TRUMP’S IMPEACHMENT WARNING
Do that and US economy will crash, says president
PRESIDENT Donald Trump and his allies tried to head off mounting talk of his impeachment, warning it would sink the world’s largest economy and spark a public “revolt”.
Speaking on the eve of a closely-watched meeting of central bank chiefs yesterday, Trump again took aim at his attorneygeneral, Jeff Sessions, prompting a rare reaction from the embattled Justice Department chief.
After Trump was implicated as a co-conspirator in two campaign finance violations, he and his closest advisers offered dire words of warning about the consequences of removing him from office.
“I will tell you what, if I ever got impeached, I think the market would crash, I think everybody would be very poor,” the president warned in an interview aired on Thursday on talk show Fox and Friends.
“I don’t know how you can impeach somebody who has done a great job.”
The president’s personal lawyer-cum-spokesman Rudy Giuliani echoed that warning.
“You would only impeach him for political reasons and the American people would revolt against that,” he told Sky News while on a golf course in Scotland.

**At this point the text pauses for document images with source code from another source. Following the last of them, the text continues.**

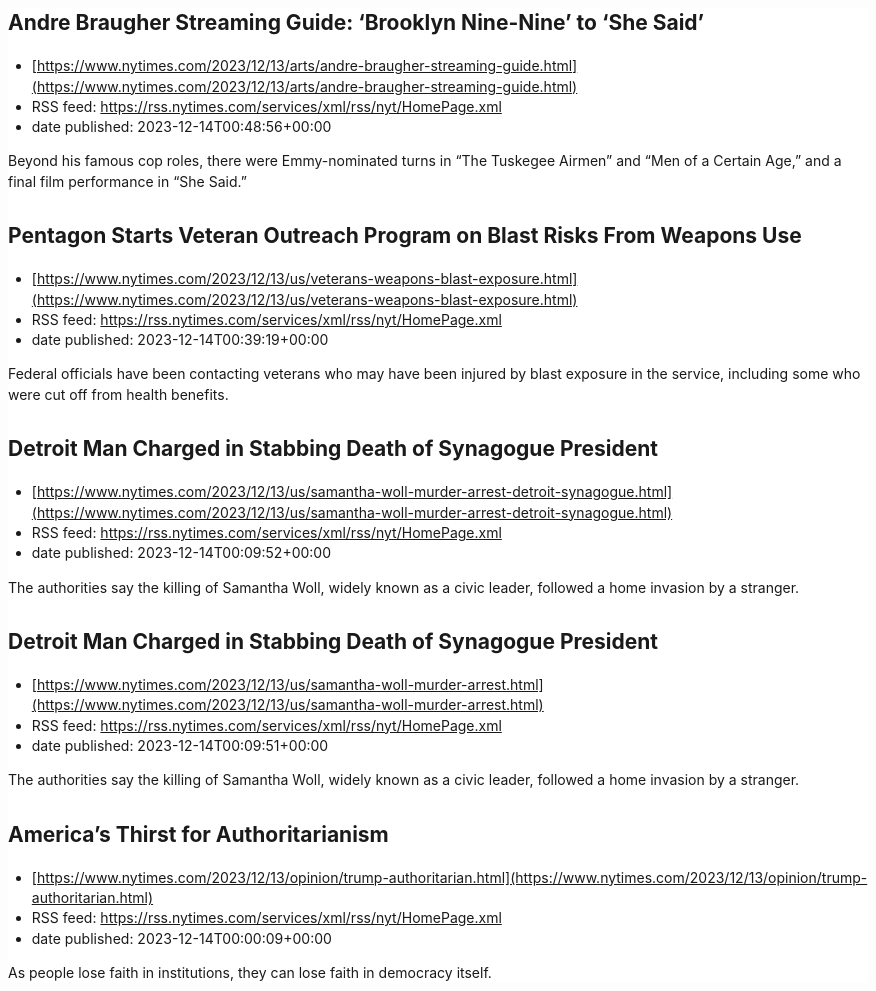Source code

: ## Andre Braugher Streaming Guide: ‘Brooklyn Nine-Nine’ to ‘She Said’
 - [https://www.nytimes.com/2023/12/13/arts/andre-braugher-streaming-guide.html](https://www.nytimes.com/2023/12/13/arts/andre-braugher-streaming-guide.html)
 - RSS feed: https://rss.nytimes.com/services/xml/rss/nyt/HomePage.xml
 - date published: 2023-12-14T00:48:56+00:00

Beyond his famous cop roles, there were Emmy-nominated turns in “The Tuskegee Airmen” and “Men of a Certain Age,” and a final film performance in “She Said.”

## Pentagon Starts Veteran Outreach Program on Blast Risks From Weapons Use
 - [https://www.nytimes.com/2023/12/13/us/veterans-weapons-blast-exposure.html](https://www.nytimes.com/2023/12/13/us/veterans-weapons-blast-exposure.html)
 - RSS feed: https://rss.nytimes.com/services/xml/rss/nyt/HomePage.xml
 - date published: 2023-12-14T00:39:19+00:00

Federal officials have been contacting veterans who may have been injured by blast exposure in the service, including some who were cut off from health benefits.

## Detroit Man Charged in Stabbing Death of Synagogue President
 - [https://www.nytimes.com/2023/12/13/us/samantha-woll-murder-arrest-detroit-synagogue.html](https://www.nytimes.com/2023/12/13/us/samantha-woll-murder-arrest-detroit-synagogue.html)
 - RSS feed: https://rss.nytimes.com/services/xml/rss/nyt/HomePage.xml
 - date published: 2023-12-14T00:09:52+00:00

The authorities say the killing of Samantha Woll, widely known as a civic leader, followed a home invasion by a stranger.

## Detroit Man Charged in Stabbing Death of Synagogue President
 - [https://www.nytimes.com/2023/12/13/us/samantha-woll-murder-arrest.html](https://www.nytimes.com/2023/12/13/us/samantha-woll-murder-arrest.html)
 - RSS feed: https://rss.nytimes.com/services/xml/rss/nyt/HomePage.xml
 - date published: 2023-12-14T00:09:51+00:00

The authorities say the killing of Samantha Woll, widely known as a civic leader, followed a home invasion by a stranger.

## America’s Thirst for Authoritarianism
 - [https://www.nytimes.com/2023/12/13/opinion/trump-authoritarian.html](https://www.nytimes.com/2023/12/13/opinion/trump-authoritarian.html)
 - RSS feed: https://rss.nytimes.com/services/xml/rss/nyt/HomePage.xml
 - date published: 2023-12-14T00:00:09+00:00

As people lose faith in institutions, they can lose faith in democracy itself.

In another hammer blow on Thursday, The Wall Street Journal and other US media said David Pecker, CEO of tabloid publisher American Media, had been given immunity by prosecutors investigating the payments, opening a new area of vulnerability for Trump.
Pecker’s company publishes the National Enquirer.
As the legal net closed in, Trump renewed attacks on Sessions in an apparent attempt to have him squash investigations that could endanger his presidency.
“I put in an attorney-general that never took control of the Justice Department,” he complained to Fox News, fuelling rumours he may fire Sessions and install someone more pliant.
But Sessions quickly hit back, saying he would not be swayed in a remarkable public broadside.
“While I am attorney-general, the actions of the Department of Justice will not be improperly influenced by political considerations,” he said.
Lawmakers from Trump’s Republican Party warned the president they would not confirm a new attorney-general if Sessions was fired.